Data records

----

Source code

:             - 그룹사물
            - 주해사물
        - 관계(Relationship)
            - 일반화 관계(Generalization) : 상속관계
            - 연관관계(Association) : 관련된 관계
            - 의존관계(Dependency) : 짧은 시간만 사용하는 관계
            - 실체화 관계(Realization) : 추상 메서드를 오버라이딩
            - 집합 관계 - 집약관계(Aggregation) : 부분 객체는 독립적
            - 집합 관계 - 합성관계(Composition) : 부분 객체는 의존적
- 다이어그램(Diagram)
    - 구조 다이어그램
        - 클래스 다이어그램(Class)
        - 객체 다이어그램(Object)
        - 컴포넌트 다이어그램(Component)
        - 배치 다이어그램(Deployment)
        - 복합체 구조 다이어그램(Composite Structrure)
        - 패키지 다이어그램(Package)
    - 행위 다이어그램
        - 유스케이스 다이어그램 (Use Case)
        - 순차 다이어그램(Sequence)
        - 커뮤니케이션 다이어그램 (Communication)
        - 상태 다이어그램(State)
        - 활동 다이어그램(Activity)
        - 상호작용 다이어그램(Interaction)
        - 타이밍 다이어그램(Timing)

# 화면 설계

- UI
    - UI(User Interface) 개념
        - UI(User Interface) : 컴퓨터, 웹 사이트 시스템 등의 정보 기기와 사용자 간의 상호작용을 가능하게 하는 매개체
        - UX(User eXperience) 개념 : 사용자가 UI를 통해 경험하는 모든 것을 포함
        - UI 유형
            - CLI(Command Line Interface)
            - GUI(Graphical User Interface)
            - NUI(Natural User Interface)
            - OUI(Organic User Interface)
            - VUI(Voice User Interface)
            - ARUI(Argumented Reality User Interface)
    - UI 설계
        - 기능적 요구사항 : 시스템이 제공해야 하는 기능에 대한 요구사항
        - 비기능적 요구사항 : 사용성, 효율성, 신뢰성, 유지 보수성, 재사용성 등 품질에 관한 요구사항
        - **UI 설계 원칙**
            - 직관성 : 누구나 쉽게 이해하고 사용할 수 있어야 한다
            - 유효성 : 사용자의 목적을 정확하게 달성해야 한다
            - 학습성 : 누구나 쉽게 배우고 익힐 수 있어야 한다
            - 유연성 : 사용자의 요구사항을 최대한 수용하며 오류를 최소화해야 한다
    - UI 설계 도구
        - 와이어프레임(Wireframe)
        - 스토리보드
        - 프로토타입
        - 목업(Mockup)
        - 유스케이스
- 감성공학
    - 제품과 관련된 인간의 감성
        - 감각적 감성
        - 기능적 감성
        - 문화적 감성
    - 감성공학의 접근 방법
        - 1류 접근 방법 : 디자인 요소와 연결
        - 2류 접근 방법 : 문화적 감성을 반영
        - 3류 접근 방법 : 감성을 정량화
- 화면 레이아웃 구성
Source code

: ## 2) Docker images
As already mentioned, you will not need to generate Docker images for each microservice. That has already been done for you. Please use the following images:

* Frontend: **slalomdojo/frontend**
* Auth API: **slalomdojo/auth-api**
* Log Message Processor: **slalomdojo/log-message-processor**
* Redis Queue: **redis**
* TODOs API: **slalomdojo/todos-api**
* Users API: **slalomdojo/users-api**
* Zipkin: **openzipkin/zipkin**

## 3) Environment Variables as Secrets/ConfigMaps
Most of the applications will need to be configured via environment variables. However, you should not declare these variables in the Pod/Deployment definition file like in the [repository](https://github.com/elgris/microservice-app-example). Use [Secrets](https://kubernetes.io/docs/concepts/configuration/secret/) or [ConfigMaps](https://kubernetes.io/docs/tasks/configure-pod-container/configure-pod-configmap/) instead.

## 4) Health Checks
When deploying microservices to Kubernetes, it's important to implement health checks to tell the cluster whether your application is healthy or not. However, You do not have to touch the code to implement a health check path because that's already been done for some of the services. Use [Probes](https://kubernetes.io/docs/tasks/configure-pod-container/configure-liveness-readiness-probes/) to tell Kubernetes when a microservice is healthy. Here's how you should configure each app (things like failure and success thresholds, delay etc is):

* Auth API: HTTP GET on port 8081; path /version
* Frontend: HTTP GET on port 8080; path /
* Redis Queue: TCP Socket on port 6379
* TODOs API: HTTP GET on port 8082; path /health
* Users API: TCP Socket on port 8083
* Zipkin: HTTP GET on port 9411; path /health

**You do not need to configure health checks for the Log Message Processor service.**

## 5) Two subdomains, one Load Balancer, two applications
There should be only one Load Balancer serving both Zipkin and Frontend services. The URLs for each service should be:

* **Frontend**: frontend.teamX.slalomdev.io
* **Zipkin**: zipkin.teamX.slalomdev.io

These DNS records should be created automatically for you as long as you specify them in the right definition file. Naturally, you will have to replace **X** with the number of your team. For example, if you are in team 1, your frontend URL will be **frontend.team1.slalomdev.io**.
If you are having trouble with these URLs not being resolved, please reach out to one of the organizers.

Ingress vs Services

----

- [PROBLEM STATEMENT]: Could you transcribe every record above exactly as it appears?

- [SOLVED PROBLEM]:
Source code

:             - 그룹사물
            - 주해사물
        - 관계(Relationship)
            - 일반화 관계(Generalization) : 상속관계
            - 연관관계(Association) : 관련된 관계
            - 의존관계(Dependency) : 짧은 시간만 사용하는 관계
            - 실체화 관계(Realization) : 추상 메서드를 오버라이딩
            - 집합 관계 - 집약관계(Aggregation) : 부분 객체는 독립적
            - 집합 관계 - 합성관계(Composition) : 부분 객체는 의존적
- 다이어그램(Diagram)
    - 구조 다이어그램
        - 클래스 다이어그램(Class)
        - 객체 다이어그램(Object)
        - 컴포넌트 다이어그램(Component)
        - 배치 다이어그램(Deployment)
        - 복합체 구조 다이어그램(Composite Structrure)
        - 패키지 다이어그램(Package)
    - 행위 다이어그램
        - 유스케이스 다이어그램 (Use Case)
        - 순차 다이어그램(Sequence)
        - 커뮤니케이션 다이어그램 (Communication)
        - 상태 다이어그램(State)
        - 활동 다이어그램(Activity)
        - 상호작용 다이어그램(Interaction)
        - 타이밍 다이어그램(Timing)

# 화면 설계

- UI
    - UI(User Interface) 개념
        - UI(User Interface) : 컴퓨터, 웹 사이트 시스템 등의 정보 기기와 사용자 간의 상호작용을 가능하게 하는 매개체
        - UX(User eXperience) 개념 : 사용자가 UI를 통해 경험하는 모든 것을 포함
        - UI 유형
            - CLI(Command Line Interface)
            - GUI(Graphical User Interface)
            - NUI(Natural User Interface)
            - OUI(Organic User Interface)
            - VUI(Voice User Interface)
            - ARUI(Argumented Reality User Interface)
    - UI 설계
        - 기능적 요구사항 : 시스템이 제공해야 하는 기능에 대한 요구사항
        - 비기능적 요구사항 : 사용성, 효율성, 신뢰성, 유지 보수성, 재사용성 등 품질에 관한 요구사항
        - **UI 설계 원칙**
            - 직관성 : 누구나 쉽게 이해하고 사용할 수 있어야 한다
            - 유효성 : 사용자의 목적을 정확하게 달성해야 한다
            - 학습성 : 누구나 쉽게 배우고 익힐 수 있어야 한다
            - 유연성 : 사용자의 요구사항을 최대한 수용하며 오류를 최소화해야 한다
    - UI 설계 도구
        - 와이어프레임(Wireframe)
        - 스토리보드
        - 프로토타입
        - 목업(Mockup)
        - 유스케이스
- 감성공학
    - 제품과 관련된 인간의 감성
        - 감각적 감성
        - 기능적 감성
        - 문화적 감성
    - 감성공학의 접근 방법
        - 1류 접근 방법 : 디자인 요소와 연결
        - 2류 접근 방법 : 문화적 감성을 반영
        - 3류 접근 방법 : 감성을 정량화
- 화면 레이아웃 구성
Source code

: ## 2) Docker images
As already mentioned, you will not need to generate Docker images for each microservice. That has already been done for you. Please use the following images:

* Frontend: **slalomdojo/frontend**
* Auth API: **slalomdojo/auth-api**
* Log Message Processor: **slalomdojo/log-message-processor**
* Redis Queue: **redis**
* TODOs API: **slalomdojo/todos-api**
* Users API: **slalomdojo/users-api**
* Zipkin: **openzipkin/zipkin**

## 3) Environment Variables as Secrets/ConfigMaps
Most of the applications will need to be configured via environment variables. However, you should not declare these variables in the Pod/Deployment definition file like in the [repository](https://github.com/elgris/microservice-app-example). Use [Secrets](https://kubernetes.io/docs/concepts/configuration/secret/) or [ConfigMaps](https://kubernetes.io/docs/tasks/configure-pod-container/configure-pod-configmap/) instead.

## 4) Health Checks
When deploying microservices to Kubernetes, it's important to implement health checks to tell the cluster whether your application is healthy or not. However, You do not have to touch the code to implement a health check path because that's already been done for some of the services. Use [Probes](https://kubernetes.io/docs/tasks/configure-pod-container/configure-liveness-readiness-probes/) to tell Kubernetes when a microservice is healthy. Here's how you should configure each app (things like failure and success thresholds, delay etc is):

* Auth API: HTTP GET on port 8081; path /version
* Frontend: HTTP GET on port 8080; path /
* Redis Queue: TCP Socket on port 6379
* TODOs API: HTTP GET on port 8082; path /health
* Users API: TCP Socket on port 8083
* Zipkin: HTTP GET on port 9411; path /health

**You do not need to configure health checks for the Log Message Processor service.**

## 5) Two subdomains, one Load Balancer, two applications
There should be only one Load Balancer serving both Zipkin and Frontend services. The URLs for each service should be:

* **Frontend**: frontend.teamX.slalomdev.io
* **Zipkin**: zipkin.teamX.slalomdev.io

These DNS records should be created automatically for you as long as you specify them in the right definition file. Naturally, you will have to replace **X** with the number of your team. For example, if you are in team 1, your frontend URL will be **frontend.team1.slalomdev.io**.
If you are having trouble with these URLs not being resolved, please reach out to one of the organizers.

Ingress vs Services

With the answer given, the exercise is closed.